# YOUR OBJECTIVE:
Return each line in the material below that contains the string "vein", matching case exactly.

[Data lines]
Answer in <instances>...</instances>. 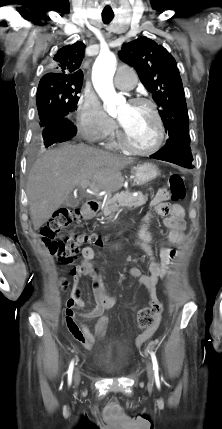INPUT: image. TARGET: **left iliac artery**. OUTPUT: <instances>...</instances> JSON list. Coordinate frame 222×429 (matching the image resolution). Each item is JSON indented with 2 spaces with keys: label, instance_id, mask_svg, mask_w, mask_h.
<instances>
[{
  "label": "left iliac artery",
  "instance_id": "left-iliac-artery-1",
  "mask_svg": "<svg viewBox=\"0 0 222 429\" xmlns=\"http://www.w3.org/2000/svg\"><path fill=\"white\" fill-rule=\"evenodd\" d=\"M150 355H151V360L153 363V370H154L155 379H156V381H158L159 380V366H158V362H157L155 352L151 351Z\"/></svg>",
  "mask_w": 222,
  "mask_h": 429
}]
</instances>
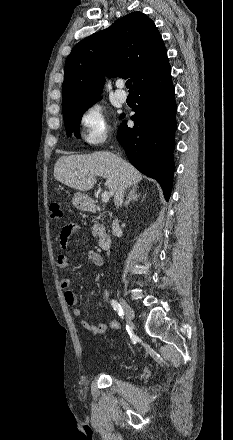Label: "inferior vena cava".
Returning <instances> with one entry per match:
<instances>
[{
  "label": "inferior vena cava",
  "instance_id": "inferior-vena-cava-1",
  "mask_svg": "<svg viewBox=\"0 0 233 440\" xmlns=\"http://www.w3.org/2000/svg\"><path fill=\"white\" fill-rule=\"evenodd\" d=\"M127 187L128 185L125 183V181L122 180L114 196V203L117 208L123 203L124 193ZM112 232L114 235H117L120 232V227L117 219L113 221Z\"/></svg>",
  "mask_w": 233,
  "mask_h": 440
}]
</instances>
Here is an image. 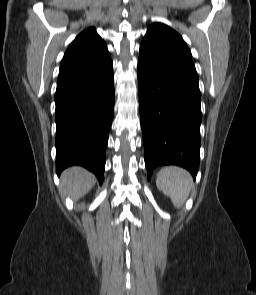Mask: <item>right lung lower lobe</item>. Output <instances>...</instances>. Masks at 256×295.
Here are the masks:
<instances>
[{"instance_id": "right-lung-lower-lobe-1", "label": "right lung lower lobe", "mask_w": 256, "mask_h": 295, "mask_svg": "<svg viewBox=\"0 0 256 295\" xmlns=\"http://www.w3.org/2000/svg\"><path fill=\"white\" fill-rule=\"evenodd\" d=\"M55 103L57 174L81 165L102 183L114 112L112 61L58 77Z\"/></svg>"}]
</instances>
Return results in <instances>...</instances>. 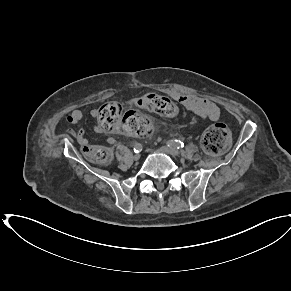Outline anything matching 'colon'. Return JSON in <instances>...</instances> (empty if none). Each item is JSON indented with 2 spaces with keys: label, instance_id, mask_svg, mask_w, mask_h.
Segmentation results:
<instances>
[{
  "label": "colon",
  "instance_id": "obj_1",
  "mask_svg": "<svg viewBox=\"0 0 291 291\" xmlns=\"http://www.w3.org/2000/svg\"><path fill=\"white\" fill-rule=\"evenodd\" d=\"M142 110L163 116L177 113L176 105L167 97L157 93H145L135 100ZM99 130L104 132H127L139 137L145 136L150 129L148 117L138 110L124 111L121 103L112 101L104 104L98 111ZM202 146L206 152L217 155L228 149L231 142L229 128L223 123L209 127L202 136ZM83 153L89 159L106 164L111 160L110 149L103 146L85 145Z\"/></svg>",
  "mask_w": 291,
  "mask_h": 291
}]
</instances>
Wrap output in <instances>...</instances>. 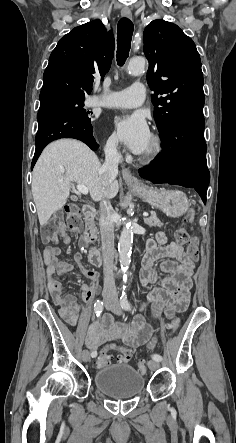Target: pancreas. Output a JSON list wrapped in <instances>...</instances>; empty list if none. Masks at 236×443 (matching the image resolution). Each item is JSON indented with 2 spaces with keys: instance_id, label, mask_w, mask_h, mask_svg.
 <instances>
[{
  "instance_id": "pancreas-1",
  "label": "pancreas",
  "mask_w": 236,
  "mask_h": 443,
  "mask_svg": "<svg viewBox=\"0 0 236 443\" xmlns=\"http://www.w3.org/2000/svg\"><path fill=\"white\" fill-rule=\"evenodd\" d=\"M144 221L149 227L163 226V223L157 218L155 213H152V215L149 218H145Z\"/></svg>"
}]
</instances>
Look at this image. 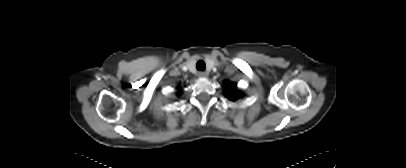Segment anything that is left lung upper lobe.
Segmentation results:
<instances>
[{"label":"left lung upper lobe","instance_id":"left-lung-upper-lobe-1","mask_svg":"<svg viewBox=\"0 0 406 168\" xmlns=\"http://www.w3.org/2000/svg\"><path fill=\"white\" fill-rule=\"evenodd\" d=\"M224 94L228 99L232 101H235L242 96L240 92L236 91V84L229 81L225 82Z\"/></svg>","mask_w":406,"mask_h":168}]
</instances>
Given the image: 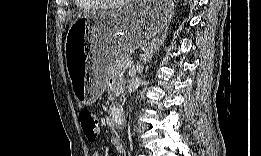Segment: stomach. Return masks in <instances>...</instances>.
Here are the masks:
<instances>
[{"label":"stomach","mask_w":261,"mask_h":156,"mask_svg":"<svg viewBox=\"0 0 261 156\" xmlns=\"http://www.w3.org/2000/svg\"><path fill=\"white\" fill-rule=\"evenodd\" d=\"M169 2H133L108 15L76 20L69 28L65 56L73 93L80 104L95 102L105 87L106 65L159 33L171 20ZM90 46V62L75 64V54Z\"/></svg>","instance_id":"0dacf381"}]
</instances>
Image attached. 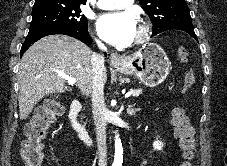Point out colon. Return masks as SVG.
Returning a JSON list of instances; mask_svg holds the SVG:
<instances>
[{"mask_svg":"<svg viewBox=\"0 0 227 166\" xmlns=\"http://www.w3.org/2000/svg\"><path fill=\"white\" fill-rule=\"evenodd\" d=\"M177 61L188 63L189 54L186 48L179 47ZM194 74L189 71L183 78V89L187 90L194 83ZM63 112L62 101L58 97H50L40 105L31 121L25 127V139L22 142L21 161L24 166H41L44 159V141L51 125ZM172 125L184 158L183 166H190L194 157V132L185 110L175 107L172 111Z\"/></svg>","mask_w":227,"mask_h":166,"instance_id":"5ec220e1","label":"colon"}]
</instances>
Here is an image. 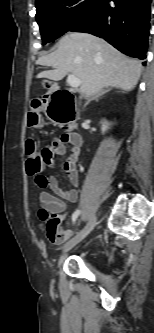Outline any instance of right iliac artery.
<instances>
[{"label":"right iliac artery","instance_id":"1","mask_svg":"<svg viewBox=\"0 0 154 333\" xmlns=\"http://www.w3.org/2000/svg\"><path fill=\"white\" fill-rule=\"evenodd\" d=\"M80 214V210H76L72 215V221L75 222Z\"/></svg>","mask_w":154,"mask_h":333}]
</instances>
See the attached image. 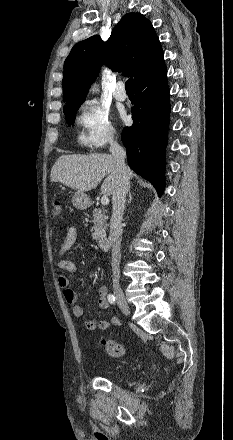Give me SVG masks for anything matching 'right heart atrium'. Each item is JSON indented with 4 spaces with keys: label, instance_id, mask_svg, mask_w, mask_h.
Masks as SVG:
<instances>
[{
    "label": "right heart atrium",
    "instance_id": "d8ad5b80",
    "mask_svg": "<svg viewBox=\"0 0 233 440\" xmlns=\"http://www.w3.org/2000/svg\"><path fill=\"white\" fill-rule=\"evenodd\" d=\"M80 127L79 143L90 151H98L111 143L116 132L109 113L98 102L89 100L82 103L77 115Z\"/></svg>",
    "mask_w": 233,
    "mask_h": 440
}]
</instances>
==
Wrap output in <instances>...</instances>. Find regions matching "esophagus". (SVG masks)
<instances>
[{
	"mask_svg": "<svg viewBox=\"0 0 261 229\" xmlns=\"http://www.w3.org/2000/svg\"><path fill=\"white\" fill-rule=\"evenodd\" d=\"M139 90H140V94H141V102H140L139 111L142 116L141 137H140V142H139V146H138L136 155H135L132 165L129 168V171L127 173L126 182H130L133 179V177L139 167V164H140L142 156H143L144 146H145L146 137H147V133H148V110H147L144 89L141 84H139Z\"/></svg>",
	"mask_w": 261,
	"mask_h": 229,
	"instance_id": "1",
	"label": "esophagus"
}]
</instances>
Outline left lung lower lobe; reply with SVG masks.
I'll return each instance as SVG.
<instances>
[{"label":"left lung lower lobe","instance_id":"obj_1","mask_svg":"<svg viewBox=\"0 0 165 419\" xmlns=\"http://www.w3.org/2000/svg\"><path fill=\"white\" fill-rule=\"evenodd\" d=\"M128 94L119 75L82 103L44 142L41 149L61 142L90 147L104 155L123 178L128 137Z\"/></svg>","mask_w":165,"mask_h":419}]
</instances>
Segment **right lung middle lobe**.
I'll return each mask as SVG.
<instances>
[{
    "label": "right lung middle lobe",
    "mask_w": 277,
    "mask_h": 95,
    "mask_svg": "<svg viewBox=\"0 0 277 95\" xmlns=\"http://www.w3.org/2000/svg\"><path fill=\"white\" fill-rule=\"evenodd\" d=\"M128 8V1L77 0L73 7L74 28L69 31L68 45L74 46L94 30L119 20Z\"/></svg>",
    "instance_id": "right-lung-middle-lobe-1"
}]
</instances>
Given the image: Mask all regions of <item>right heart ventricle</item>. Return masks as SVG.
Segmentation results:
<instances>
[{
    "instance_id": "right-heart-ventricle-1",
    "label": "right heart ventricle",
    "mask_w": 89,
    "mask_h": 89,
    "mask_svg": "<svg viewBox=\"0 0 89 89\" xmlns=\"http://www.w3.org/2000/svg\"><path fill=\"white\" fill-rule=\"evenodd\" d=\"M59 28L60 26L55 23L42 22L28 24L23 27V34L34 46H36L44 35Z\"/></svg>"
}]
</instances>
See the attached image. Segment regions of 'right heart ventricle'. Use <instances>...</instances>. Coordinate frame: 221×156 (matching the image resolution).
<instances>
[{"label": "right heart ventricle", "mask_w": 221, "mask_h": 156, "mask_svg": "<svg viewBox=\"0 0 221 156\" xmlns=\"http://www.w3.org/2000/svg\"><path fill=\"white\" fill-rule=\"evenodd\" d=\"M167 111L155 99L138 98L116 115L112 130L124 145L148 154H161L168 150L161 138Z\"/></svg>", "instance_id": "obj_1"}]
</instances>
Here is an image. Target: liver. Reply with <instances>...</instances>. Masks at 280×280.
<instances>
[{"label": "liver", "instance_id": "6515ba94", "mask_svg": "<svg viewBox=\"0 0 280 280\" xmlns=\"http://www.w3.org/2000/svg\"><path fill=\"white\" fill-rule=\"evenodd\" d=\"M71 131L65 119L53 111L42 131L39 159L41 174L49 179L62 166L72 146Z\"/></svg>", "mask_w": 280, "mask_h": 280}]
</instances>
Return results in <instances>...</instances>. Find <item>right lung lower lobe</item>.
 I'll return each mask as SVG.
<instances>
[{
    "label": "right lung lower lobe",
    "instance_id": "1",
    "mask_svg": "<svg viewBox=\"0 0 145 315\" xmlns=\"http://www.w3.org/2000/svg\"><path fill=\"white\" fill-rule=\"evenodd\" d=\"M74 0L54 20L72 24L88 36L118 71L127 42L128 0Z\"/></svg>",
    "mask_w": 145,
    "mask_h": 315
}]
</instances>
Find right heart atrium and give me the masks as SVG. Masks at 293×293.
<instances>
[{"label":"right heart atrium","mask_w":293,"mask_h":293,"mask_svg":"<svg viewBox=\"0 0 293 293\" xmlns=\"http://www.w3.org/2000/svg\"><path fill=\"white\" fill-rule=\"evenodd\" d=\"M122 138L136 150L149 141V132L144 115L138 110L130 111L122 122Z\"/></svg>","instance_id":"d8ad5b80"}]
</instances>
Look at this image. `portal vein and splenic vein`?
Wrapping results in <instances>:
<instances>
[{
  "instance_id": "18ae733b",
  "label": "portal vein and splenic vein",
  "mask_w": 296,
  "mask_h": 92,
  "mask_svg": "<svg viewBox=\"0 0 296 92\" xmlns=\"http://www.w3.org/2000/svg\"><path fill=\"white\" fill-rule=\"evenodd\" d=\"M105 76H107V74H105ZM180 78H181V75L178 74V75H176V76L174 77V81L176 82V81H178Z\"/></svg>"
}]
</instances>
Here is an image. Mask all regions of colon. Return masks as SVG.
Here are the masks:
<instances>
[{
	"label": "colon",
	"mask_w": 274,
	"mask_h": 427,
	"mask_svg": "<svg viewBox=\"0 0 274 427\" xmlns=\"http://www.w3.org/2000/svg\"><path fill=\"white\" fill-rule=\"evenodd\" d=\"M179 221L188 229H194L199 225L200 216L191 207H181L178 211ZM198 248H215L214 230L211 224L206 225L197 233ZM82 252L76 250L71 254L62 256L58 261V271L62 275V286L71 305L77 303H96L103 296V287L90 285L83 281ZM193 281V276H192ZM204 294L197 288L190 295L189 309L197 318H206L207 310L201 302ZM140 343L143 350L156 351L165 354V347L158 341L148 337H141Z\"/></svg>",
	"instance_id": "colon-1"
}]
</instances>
...
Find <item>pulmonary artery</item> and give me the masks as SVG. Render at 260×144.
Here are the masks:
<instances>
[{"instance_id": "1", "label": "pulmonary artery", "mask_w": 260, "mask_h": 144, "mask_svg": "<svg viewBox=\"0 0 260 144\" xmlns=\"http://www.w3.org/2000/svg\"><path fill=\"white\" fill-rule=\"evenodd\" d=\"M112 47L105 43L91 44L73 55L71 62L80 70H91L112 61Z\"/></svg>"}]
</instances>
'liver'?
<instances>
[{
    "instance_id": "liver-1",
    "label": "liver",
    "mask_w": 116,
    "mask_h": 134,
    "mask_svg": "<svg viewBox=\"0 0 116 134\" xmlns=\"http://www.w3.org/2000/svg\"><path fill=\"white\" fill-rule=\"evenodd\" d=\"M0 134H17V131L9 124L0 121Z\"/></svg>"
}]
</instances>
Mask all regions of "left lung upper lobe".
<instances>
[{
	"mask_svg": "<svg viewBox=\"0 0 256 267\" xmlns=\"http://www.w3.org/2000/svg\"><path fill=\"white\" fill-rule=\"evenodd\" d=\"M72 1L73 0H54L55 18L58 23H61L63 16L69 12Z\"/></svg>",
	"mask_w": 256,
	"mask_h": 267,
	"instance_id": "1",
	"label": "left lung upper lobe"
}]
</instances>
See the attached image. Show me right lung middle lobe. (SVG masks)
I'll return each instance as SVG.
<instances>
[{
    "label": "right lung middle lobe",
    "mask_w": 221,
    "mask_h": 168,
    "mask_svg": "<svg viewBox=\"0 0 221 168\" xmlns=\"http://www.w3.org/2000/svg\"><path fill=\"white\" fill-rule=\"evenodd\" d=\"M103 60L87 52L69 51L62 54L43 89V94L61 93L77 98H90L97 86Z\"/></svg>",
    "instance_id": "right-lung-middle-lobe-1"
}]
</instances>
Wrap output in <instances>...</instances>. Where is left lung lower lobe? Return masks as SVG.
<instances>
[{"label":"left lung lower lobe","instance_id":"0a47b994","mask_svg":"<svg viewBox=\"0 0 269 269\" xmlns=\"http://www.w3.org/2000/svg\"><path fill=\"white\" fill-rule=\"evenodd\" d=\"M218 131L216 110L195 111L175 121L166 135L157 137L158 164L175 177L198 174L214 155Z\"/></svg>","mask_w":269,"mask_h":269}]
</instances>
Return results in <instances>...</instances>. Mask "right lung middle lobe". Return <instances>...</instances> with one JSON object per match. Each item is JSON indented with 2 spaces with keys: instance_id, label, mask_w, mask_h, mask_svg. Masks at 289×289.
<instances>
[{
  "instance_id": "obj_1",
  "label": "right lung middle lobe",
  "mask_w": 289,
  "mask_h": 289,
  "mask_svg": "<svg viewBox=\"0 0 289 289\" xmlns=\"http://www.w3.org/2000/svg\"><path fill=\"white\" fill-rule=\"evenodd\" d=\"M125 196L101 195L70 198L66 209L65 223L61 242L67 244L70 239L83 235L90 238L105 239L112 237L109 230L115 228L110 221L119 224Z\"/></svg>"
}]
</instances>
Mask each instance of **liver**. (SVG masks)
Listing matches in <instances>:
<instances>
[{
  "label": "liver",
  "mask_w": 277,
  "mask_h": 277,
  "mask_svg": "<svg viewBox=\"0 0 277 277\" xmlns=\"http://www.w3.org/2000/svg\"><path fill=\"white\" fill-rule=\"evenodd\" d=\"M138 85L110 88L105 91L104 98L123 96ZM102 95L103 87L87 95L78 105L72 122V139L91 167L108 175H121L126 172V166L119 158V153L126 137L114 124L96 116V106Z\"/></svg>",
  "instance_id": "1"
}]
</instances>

# ANSWER TO THE EXERCISE:
Look at this image. `portal vein and splenic vein`?
  "label": "portal vein and splenic vein",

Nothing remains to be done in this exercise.